LAS VEGAS, NEVADA — The Association of Legal Administrators’ (ALA’s) 2015 Business of Law Conference series finished off with the third conference in Las Vegas, Nevada. The event ran Thursday, October 22, to Saturday, October 24, and hosted nearly 225 attendees, 50 business partners showcasing legal solutions, legal industry experts and speakers covering aspects of the business of law.

“The business of law is evolving within our midst, and administrators and functional specialists, both seasoned and new, must be on the forefront of such an evolution,” Planning Committee Chair Mark Tallent said of the event.
The association’s 2015 Business of Law Conferences provided identical education across three convenient U.S. geographical locations. The high-caliber educational content was geared toward the needs of legal management leaders and functional specialists in the business of law. Attendees gained insights on hot topics in the legal industry, learning from experts on profitability, innovation, strategy, leadership and technology.
On Friday, October 23, Communications Management speaker Izzy Gesell presented a session titled “Fostering Creativity and Innovation Agility,” with a continuing workshop later in the day.
“Once you volunteer, you cannot fail. You have empathy.” Gesell advised the audience. “The courage to step into the unknown creates a climate by which other people then feel safer around you. As the administrator in your office, it’s very much how you act that influences how people see you.”

He went on to discuss the importance of three qualities that are shared by legal administrators and improvisers: presence in the moment, acceptance of reality and trust in the process.

“You become a powerful asset in the face of adversity if you nurture these qualities,” he said.

Also on Friday, ALA held a town hall meeting to discuss a rebranding initiative. Attendees had an opportunity to ask questions of ALA’s Board of Directors regarding the proposed name change. ALA Past President Paula Barnes and Region 5 Director April Campbell, along with other Board members, fielded questions that encompassed the voting procedure, motivation behind the change and concerns about the proposed new name.

“Sixty percent of you here today do not have the word ‘administrator’ in your title,” said Campbell. “We’re seeing much more diversification in our membership, and from our research that we have collected over the past six years, we found that members didn't really feel our name represented them.”

The rebrand initiative must pass by a simple majority of ALA chapter presidents’ votes in order to pass, per the association’s bylaws.

On Saturday, October 24, Human Resources speaker and keynote Larry Johnson presented “How to Cultivate Employee Accountability.” He began by asking attendees to finish the sentence, “I would be more effective working with [this coworker] if.”

“The next word tends to be ‘he’ or ‘she,’” said Johnson. “Change that pronoun to ‘I.’ What are you going to do about it?
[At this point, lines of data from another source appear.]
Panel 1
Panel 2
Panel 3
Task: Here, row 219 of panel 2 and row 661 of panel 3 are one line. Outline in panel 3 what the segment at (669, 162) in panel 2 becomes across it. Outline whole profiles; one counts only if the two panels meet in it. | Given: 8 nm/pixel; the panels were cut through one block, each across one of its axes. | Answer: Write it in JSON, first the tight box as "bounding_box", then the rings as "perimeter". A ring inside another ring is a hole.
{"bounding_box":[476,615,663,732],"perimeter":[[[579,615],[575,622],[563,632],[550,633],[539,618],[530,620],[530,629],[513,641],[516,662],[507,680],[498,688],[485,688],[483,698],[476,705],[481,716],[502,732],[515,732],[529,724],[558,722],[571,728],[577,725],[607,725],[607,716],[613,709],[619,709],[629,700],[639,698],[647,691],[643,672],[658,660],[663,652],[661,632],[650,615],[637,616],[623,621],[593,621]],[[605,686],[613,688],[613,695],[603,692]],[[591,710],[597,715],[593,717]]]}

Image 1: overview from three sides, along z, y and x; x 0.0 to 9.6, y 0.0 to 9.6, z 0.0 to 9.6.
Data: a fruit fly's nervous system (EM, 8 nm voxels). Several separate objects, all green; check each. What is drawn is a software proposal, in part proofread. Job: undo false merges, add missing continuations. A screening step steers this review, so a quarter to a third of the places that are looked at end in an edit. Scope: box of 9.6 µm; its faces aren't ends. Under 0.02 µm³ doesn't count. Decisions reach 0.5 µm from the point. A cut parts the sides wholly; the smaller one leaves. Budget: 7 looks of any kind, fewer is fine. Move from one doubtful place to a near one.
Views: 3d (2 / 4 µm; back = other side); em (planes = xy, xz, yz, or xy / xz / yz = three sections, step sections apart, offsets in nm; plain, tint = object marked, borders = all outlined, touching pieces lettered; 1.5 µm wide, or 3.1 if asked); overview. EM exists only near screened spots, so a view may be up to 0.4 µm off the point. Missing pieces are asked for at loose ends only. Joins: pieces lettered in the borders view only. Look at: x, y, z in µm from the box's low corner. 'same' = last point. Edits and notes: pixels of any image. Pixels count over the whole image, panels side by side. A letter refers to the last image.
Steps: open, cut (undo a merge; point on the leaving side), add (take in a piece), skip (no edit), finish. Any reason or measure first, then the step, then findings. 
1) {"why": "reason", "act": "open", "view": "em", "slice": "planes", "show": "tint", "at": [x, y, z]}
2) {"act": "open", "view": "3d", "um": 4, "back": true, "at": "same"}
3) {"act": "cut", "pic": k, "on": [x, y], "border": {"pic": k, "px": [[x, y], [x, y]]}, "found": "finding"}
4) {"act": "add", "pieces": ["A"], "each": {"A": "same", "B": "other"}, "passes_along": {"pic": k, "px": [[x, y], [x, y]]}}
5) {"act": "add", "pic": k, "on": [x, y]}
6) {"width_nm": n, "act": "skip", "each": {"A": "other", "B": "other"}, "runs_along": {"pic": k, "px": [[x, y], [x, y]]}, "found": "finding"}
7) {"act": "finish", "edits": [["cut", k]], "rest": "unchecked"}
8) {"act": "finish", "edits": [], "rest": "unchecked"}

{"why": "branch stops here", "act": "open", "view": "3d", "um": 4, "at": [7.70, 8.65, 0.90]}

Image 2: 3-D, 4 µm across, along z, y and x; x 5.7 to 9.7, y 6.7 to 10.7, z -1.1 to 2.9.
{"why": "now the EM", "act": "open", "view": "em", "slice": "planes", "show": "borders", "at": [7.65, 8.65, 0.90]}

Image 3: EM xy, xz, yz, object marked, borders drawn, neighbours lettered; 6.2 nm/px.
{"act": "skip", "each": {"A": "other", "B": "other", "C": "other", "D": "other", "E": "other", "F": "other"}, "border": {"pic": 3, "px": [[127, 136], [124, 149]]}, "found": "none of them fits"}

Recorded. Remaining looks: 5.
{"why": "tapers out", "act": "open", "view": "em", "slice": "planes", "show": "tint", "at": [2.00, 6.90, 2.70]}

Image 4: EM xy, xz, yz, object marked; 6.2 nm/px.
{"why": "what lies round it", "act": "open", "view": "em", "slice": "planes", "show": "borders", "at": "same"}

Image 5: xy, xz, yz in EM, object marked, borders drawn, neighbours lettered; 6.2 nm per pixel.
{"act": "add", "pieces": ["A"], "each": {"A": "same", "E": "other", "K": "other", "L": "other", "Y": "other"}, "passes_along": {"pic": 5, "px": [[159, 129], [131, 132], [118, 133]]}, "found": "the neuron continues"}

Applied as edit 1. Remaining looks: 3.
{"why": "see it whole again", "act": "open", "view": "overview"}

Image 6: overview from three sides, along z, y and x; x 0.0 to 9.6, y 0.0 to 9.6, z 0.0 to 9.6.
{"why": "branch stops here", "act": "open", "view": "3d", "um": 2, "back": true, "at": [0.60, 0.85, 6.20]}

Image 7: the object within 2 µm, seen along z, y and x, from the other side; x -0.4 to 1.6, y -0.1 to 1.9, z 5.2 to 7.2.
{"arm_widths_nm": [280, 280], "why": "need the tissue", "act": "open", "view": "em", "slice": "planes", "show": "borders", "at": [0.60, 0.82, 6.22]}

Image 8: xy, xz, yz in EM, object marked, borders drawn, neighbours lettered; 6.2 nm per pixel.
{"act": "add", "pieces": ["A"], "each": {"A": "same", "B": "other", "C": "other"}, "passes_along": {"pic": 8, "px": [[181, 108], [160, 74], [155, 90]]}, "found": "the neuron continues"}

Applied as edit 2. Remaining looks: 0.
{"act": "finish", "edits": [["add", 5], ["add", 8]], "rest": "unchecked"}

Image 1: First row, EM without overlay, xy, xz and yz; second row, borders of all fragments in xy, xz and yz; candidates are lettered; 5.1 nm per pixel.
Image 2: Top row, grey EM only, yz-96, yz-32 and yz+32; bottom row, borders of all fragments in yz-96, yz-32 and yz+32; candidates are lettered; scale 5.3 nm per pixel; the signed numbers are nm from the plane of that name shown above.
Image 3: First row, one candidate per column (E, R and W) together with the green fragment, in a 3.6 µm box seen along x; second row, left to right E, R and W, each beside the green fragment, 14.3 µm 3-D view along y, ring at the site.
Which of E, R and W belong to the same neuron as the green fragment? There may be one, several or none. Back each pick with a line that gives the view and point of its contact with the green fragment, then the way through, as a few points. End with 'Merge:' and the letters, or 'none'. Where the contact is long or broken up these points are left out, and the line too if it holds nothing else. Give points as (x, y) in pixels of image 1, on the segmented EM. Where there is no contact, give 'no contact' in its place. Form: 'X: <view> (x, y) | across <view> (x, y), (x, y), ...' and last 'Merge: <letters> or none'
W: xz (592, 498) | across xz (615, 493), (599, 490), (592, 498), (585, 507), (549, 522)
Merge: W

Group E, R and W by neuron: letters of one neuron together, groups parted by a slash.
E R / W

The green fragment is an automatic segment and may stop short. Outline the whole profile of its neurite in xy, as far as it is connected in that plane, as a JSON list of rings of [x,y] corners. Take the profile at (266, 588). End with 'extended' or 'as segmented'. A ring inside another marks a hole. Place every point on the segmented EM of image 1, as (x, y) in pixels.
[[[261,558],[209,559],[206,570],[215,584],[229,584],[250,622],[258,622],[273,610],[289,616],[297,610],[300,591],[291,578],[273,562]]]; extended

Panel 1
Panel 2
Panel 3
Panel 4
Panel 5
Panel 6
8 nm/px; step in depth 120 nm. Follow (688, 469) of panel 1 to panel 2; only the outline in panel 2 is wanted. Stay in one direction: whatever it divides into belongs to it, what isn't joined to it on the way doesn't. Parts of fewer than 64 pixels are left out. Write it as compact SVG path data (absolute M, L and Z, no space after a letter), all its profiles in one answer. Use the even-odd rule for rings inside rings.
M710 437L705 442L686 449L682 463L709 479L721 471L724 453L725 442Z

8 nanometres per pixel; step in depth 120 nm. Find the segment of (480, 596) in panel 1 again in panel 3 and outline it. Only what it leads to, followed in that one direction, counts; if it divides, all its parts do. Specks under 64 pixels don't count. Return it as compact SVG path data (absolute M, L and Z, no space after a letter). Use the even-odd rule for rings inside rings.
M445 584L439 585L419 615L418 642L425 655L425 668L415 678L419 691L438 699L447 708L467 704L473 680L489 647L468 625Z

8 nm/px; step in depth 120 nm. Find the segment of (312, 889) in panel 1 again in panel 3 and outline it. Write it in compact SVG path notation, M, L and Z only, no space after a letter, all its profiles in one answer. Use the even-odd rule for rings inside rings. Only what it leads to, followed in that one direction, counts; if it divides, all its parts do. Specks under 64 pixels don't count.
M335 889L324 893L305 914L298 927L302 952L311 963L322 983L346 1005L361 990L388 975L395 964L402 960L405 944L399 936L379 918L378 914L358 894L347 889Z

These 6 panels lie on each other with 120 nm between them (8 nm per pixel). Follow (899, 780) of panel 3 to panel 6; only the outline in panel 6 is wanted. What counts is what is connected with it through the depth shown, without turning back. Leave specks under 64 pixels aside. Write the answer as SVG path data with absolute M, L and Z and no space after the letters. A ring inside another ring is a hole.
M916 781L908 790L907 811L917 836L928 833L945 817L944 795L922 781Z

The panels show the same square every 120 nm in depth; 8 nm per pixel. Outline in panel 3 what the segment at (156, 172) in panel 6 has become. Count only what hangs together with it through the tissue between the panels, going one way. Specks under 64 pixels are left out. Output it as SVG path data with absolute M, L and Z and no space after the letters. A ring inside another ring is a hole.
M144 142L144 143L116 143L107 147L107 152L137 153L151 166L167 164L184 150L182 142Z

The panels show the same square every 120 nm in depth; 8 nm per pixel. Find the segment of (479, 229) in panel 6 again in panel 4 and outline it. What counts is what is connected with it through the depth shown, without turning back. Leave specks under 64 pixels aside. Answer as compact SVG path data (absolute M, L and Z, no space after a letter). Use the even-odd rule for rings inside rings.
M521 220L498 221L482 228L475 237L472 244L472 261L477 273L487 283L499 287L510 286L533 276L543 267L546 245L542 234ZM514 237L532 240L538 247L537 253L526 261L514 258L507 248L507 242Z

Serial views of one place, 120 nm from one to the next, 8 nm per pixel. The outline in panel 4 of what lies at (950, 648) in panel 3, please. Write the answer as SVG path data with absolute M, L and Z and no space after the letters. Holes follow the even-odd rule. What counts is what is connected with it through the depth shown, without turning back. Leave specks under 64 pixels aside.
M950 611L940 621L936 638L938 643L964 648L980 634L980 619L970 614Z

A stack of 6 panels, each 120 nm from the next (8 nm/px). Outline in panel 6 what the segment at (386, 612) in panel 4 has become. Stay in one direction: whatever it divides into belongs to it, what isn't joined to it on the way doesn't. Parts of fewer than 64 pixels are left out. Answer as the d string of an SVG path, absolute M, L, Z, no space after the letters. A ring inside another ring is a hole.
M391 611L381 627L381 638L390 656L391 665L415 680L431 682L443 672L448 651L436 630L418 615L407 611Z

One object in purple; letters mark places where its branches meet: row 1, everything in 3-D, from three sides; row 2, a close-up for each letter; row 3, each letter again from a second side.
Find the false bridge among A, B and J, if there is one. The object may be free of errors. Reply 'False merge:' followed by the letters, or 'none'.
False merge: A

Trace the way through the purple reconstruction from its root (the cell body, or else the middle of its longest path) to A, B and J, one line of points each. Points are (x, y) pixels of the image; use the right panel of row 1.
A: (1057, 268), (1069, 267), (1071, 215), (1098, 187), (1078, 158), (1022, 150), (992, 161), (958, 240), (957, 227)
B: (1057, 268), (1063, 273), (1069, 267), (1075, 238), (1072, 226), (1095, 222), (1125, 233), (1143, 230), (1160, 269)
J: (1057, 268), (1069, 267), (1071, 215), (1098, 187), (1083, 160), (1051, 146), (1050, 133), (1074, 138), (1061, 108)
It's up to us to take action.”

Johnson went on to give practical solutions for everyday issues of accountability, such as what he called “poor me” syndrome – when an employee gives you excuses – and making expectations clear.

“If you want to hold people accountable, you can't take their jobs away from them,” Johnson said. “It’s a whole lot easier to coach that person to do their job than it is to do their job for them from now on.”